2. For the first half of his career, Segovia used “catgut” strings (“cat” here is short for cattle not the feline species, so anything bovine qualifies although Segovia’s preference was for sheep intestine). But when gut shortages hit during World War II, he switched to nylon strings developed by Albert Augustine, a Danish immigrant and luthier using nylon from the Dupont company.

3. “Segovia plucked the strings only with the nails. When asked which technique he used, he replied: “the only one there is: nails. Because they bring timbre differences and color variation and give sonorous volume to the guitar.”

NB: “Segovia created a strong bass sound with his right thumb in spite of his technique. This was largely due to the flexibility he had in his thumb which helped to create a very strong and voluminous sound in the bass notes. Another innovation that separated Segovia from the Tarrega school was the search for the tension in the strings by placing his right hand further to the right side. In this way, he could not only obtain color variation but an especially strong, round and voluminous sound, something very helpful for giving concerts in big halls…Before Segovia, guitarists from the Tarrega school played the guitar with the hand right over the sound hole, thus creating a mellow sound, but not capable of filling the whole space of a large concert hall.”

https://en.wikipedia.org/wiki/Andr%C3%A9s_Segovia

https://en.wikipedia.org/wiki/Hermann_Hauser_Sr.

https://augustinestrings.com/history

THE TURNING POINT: 1950–1954 (the “Esquire,” “Les Paul,” and “Stratocaster”)

1.”Things changed in 1950, however, when Leo Fender, a self-taught electronics enthusiast, created the Esquire, the first mass-produced solid-body guitar.”

2. “Taking note of Fender’s successes, Gibson ate humble pie, introducing its own solid-body model, the Les Paul (below)”

3. “By 1954, with the advent of Fender’s three-pickup, solid-body Stratocaster (above), the three most iconic electric guitars of all time were all released. Music would never be the same again.”

HOW ELECTRIC GUITARS WORK- no sound hole needed, does not have to be wood

1. “Whether hollow or solid-bodied, it’s through pickups that electric guitars create their sound. That’s why electric guitars don’t need to be as big as acoustic ones, or even have sound holes, for that matter. They also don’t need to be made of wood — almost every possible material has been used in their construction, from plastic to aluminum — although wood is typically used for its resonant qualities.”

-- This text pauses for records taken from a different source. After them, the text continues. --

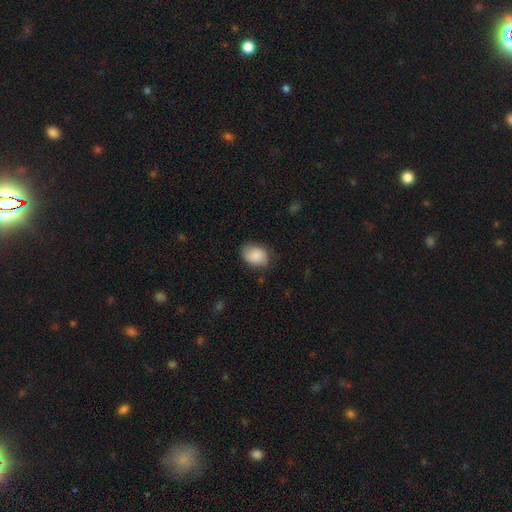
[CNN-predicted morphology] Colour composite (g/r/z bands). It shows a smooth galaxy with no disk features (82%) that is in between round and cigar-shaped (68%). Merging: none (68%).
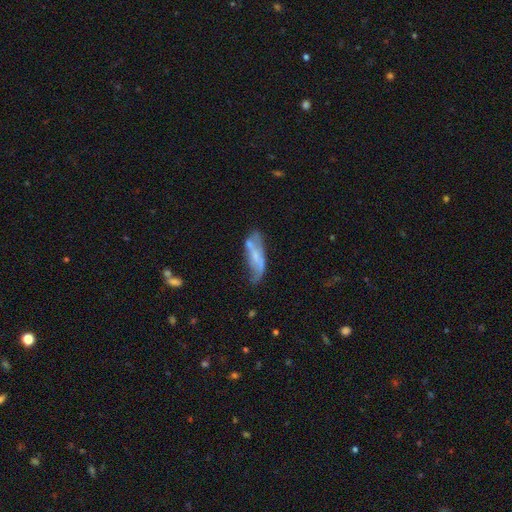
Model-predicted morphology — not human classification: A featured or disk galaxy (56%).

Vote fractions:
- Smooth or featured? featured or disk: 56% / smooth: 36% / star or artifact: 8%
- Edge-on disk? no: 79% / yes: 21%
- Merging? none: 37% / minor disturbance: 30% / major disturbance: 23% / merger: 10%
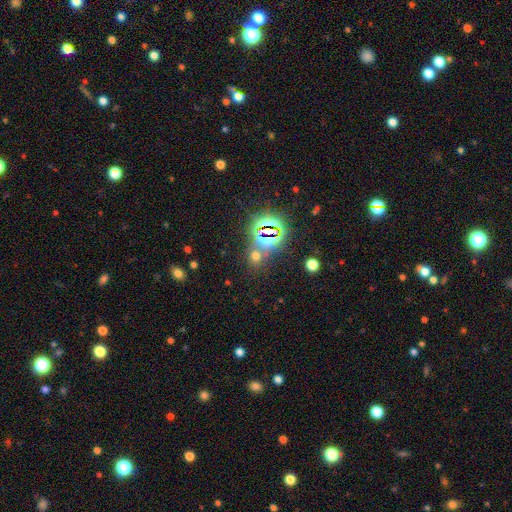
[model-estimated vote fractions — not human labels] smooth_or_featured: star or artifact (p=0.49) [alt: smooth p=0.44]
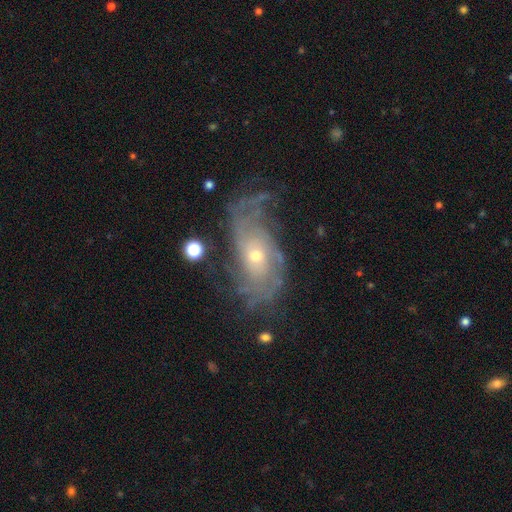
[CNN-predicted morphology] A featured or disk galaxy (83%) with no bar (75%), tight (51%) spiral arms (92%) and a small central bulge (61%). Merging: none (60%).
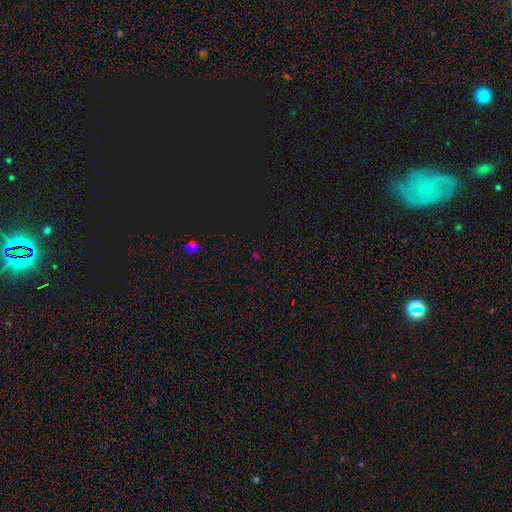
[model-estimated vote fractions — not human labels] Smooth or featured?
  - star or artifact: 69% *
  - smooth: 25%
  - featured or disk: 7%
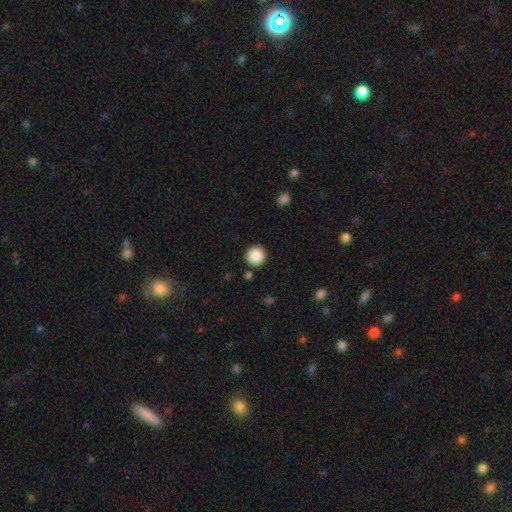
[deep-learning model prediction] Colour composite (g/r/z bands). It shows a smooth galaxy with no disk features (88%) that is round (96%). Merging: none (91%).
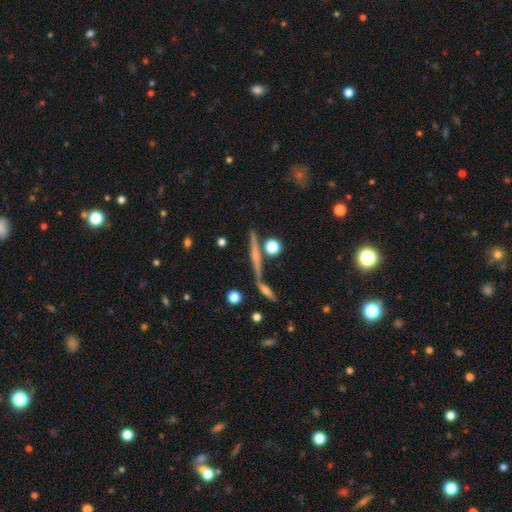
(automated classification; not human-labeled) Smooth or featured: featured or disk — 63% (smooth — 24%)
Edge-on disk: yes — 94% (no — 6%)
Edge-on bulge: none — 44% (rounded — 43%)
Merging: none — 72% (merger — 13%)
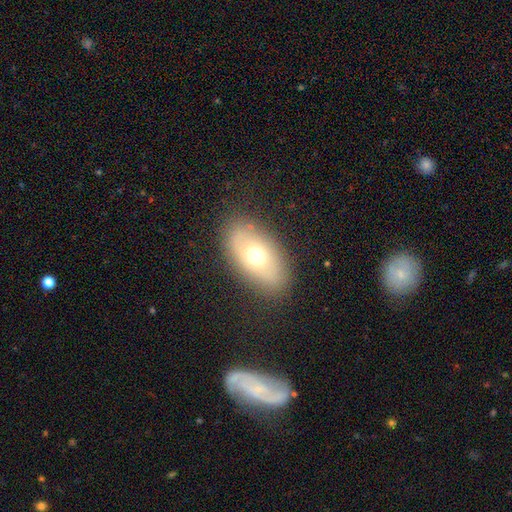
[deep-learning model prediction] Morphology: type=smooth (61%); roundness=in between (89%); merging=none (82%).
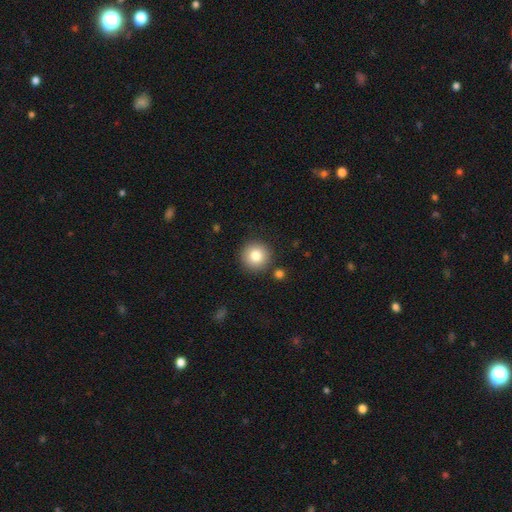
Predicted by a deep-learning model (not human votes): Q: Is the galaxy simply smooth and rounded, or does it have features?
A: smooth — 81%.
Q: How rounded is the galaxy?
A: round — 95%.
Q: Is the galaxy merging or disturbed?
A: none — 87%.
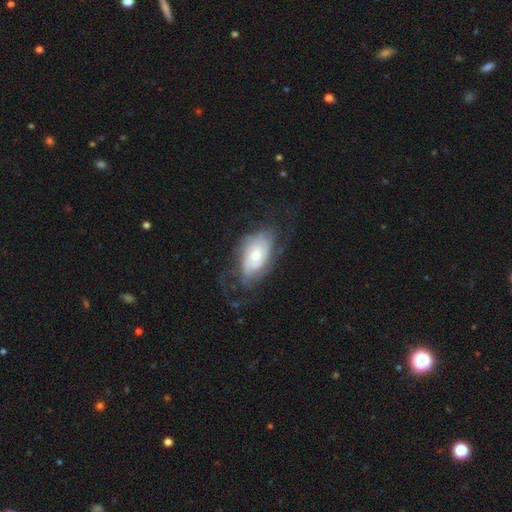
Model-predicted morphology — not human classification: Smooth or featured?
  - featured or disk: 67% *
  - smooth: 27%
  - star or artifact: 7%
Edge-on disk?
  - no: 93% *
  - yes: 7%
Bar?
  - no: 71% *
  - weak: 24%
  - strong: 4%
Spiral arms?
  - yes: 77% *
  - no: 23%
Bulge size?
  - moderate: 63% *
  - small: 26%
  - large: 8%
  - none: 1%
  - dominant: 1%
Merging?
  - none: 53% *
  - minor disturbance: 24%
  - major disturbance: 21%
  - merger: 2%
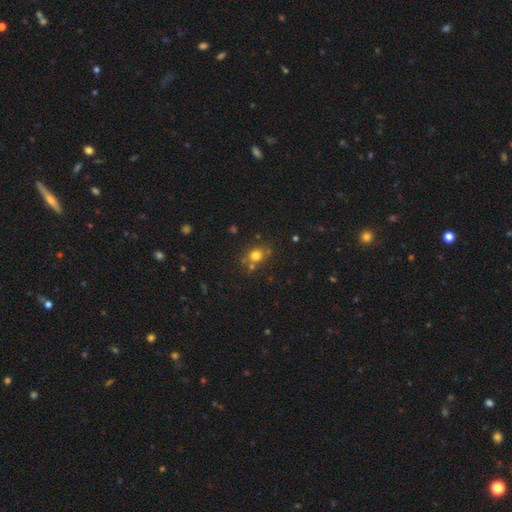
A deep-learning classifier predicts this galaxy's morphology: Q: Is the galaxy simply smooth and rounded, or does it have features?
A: smooth — 74%.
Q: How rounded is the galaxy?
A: round — 66%.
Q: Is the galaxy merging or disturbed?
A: none — 67%.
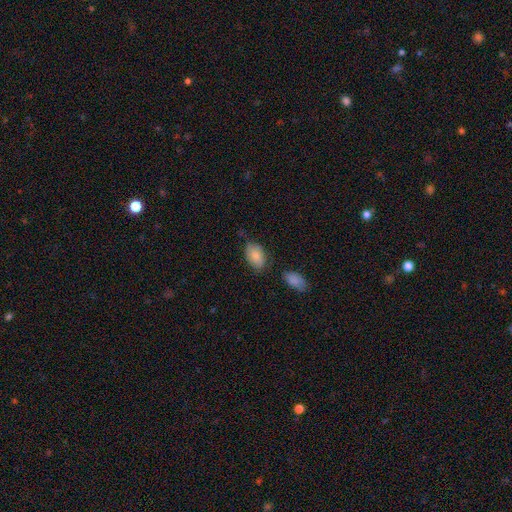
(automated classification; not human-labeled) Overall: smooth (83%). How rounded: in between (91%). Merging: none (66%).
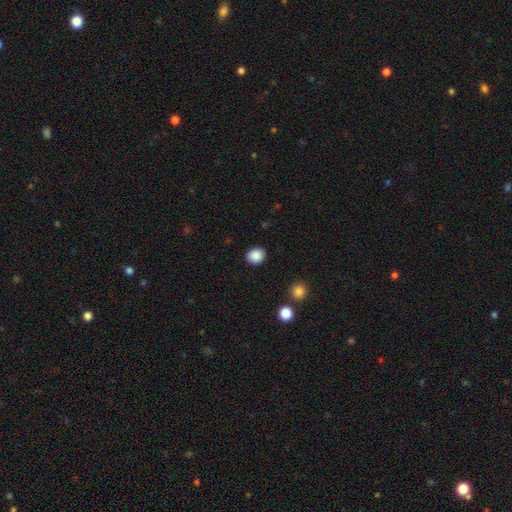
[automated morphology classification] Smooth or featured: smooth — 88% (star or artifact — 9%)
How rounded: round — 64% (in between — 35%)
Merging: none — 90% (minor disturbance — 7%)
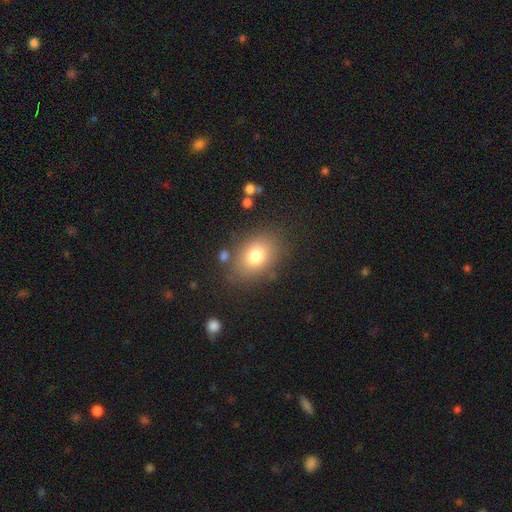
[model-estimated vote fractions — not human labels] Smooth or featured?
  - smooth: 78% *
  - featured or disk: 12%
  - star or artifact: 11%
How rounded?
  - in between: 71% *
  - round: 28%
  - cigar-shaped: 1%
Merging?
  - none: 79% *
  - minor disturbance: 12%
  - major disturbance: 5%
  - merger: 4%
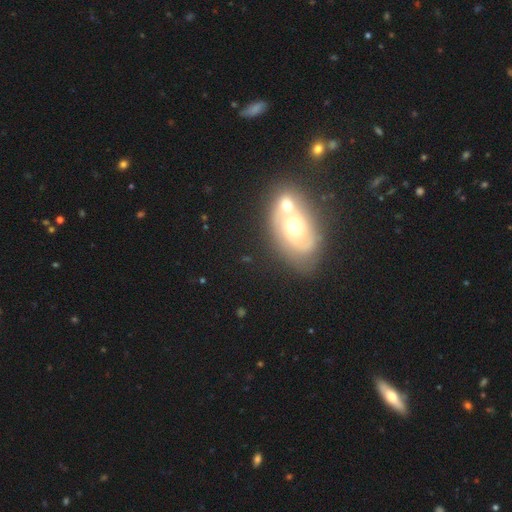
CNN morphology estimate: type=featured or disk (55%); edge-on=no (92%); bar=no (83%); spiral arms=no (57%); bulge=moderate (65%); merging=merger (42%).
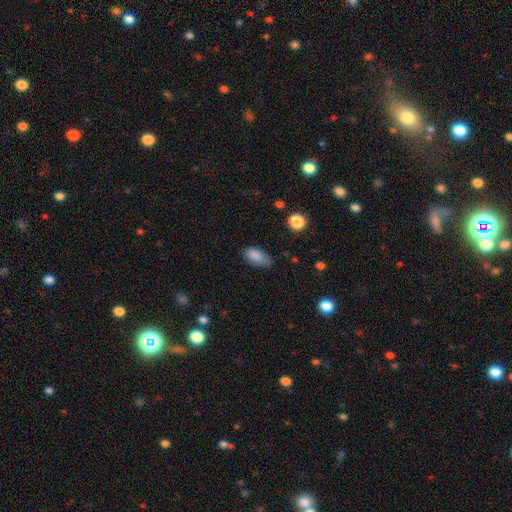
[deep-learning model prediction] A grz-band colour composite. It shows a smooth galaxy with no disk features (85%) that is in between round and cigar-shaped (88%). Merging: none (56%).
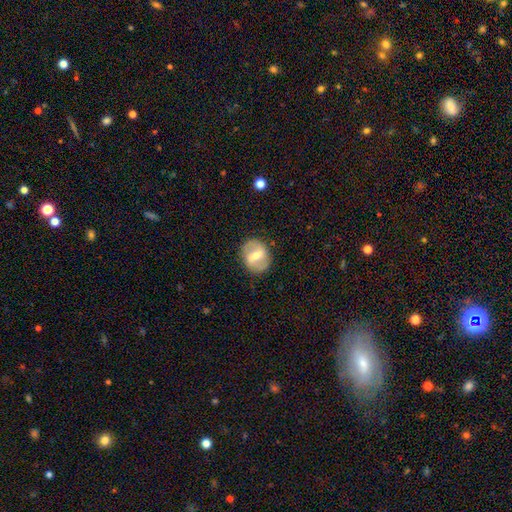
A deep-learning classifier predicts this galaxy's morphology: featured or disk 64%, smooth 30%, star or artifact 6%. Down the decision tree: edge-on disk — no (96%); bar — strong (47%); spiral arms — yes (66%); bulge size — moderate (57%); merging — none (85%).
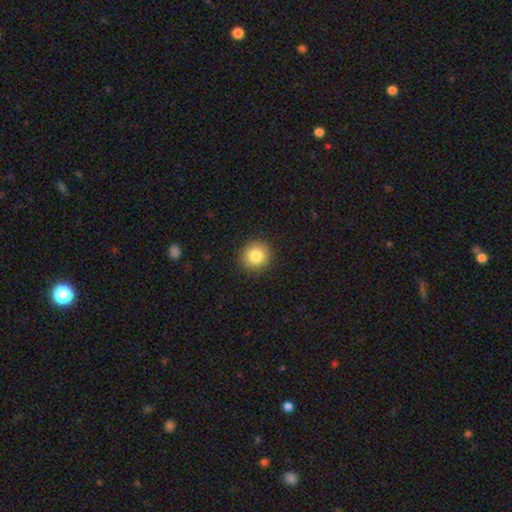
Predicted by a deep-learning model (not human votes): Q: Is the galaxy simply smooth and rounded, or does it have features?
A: smooth — 84%.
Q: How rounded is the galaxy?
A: round — 93%.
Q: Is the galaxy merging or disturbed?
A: none — 91%.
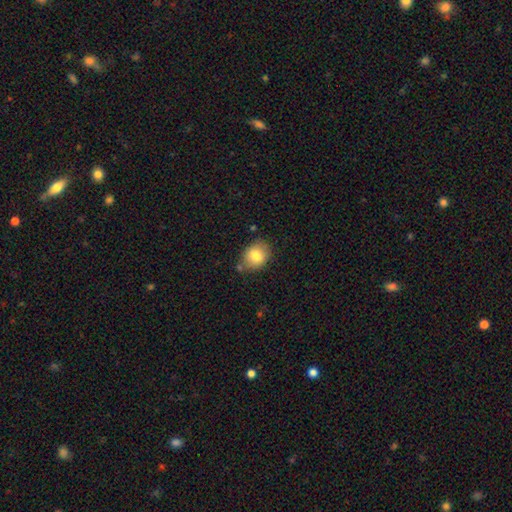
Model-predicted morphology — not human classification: A smooth galaxy with no disk features (81%) that is round (52%). Merging: none (71%).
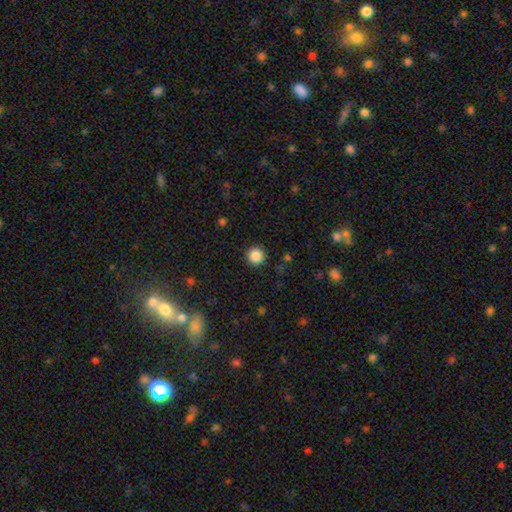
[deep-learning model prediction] A smooth galaxy with no disk features (86%) that is round (96%).

Vote fractions:
- Smooth or featured? smooth: 86% / star or artifact: 11% / featured or disk: 3%
- How rounded? round: 96% / in between: 3% / cigar-shaped: 1%
- Merging? none: 91% / minor disturbance: 6% / major disturbance: 2% / merger: 1%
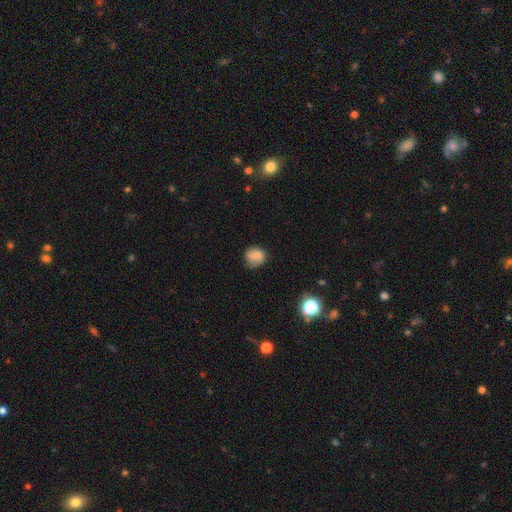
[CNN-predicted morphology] smooth 77%, featured or disk 14%, star or artifact 10%. Down the decision tree: how rounded — round (72%); merging — none (61%).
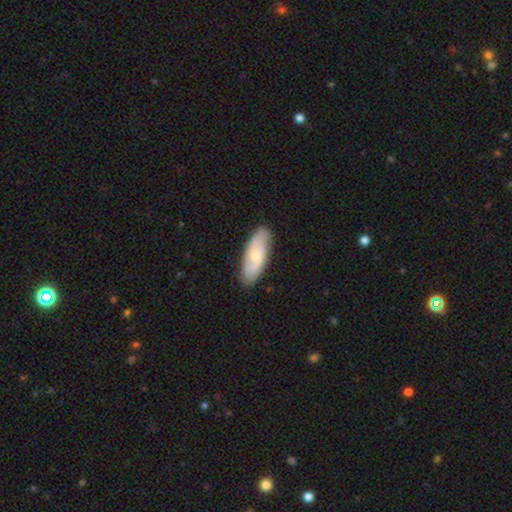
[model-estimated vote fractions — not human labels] smooth_or_featured: smooth (p=0.54) [alt: featured or disk p=0.41]
how_rounded: in between (p=0.70) [alt: cigar-shaped p=0.28]
merging: none (p=0.86) [alt: minor disturbance p=0.11]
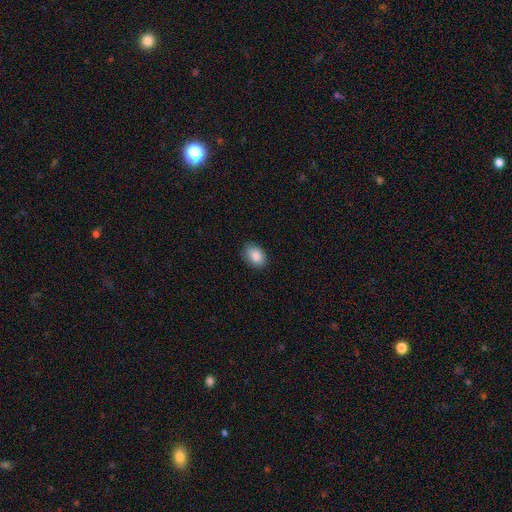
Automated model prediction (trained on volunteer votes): smooth 88%, star or artifact 7%, featured or disk 5%. Down the decision tree: how rounded — in between (84%); merging — none (85%).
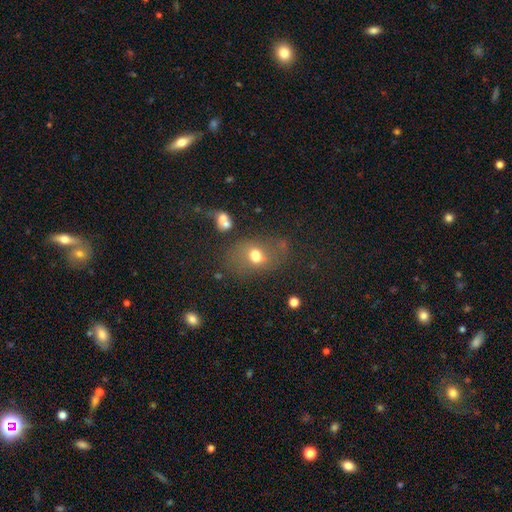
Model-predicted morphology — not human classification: smooth 60%, featured or disk 26%, star or artifact 14%. Down the decision tree: how rounded — in between (70%); merging — none (53%).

2. “Essentially, when a string, typically made from nickel and steel (and much thinner in diameter than an acoustic one), is struck, the magnetized pickups underneath catch its vibrations through the electromagnetic field they create (and that partially magnetizes the string) and send signals to a connected amplifier, which often contains a built-in speaker.”

3. “A pickup typically contains a number of magnetic pole pieces (although some consist of a singular magnet) wrapped around many times with fine wire. One type of pickup, popularized by Fender and now largely associated with it, consists of a single coil of wire. Known for their bright, snappy, and sharp tones, they’re ideal for genres like country and funk. The only issue with these is that, along with the string vibrations, they also produce feedback in the form of an unpleasant hum when not strummed, especially in the presence of electrical equipment.”